## Listed records
Segment Open

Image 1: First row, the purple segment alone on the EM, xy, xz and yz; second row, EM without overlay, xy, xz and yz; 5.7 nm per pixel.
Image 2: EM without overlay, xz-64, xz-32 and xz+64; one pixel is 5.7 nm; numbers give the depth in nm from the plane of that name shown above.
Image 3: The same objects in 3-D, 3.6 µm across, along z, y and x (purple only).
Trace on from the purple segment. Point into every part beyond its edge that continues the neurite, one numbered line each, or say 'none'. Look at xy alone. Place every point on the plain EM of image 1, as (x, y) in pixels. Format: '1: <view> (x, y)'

Segment Closed
Segment Open

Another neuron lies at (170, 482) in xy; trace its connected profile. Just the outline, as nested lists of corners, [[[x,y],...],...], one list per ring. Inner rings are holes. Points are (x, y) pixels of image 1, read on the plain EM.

Segment Closed

## About this task
Across the material, report every line that has the word "purple".

## Response to this task
Image 1: First row, the purple segment alone on the EM, xy, xz and yz; second row, EM without overlay, xy, xz and yz; 5.7 nm per pixel.
Image 3: The same objects in 3-D, 3.6 µm across, along z, y and x (purple only).
Trace on from the purple segment. Point into every part beyond its edge that continues the neurite, one numbered line each, or say 'none'. Look at xy alone. Place every point on the plain EM of image 1, as (x, y) in pixels. Format: '1: <view> (x, y)'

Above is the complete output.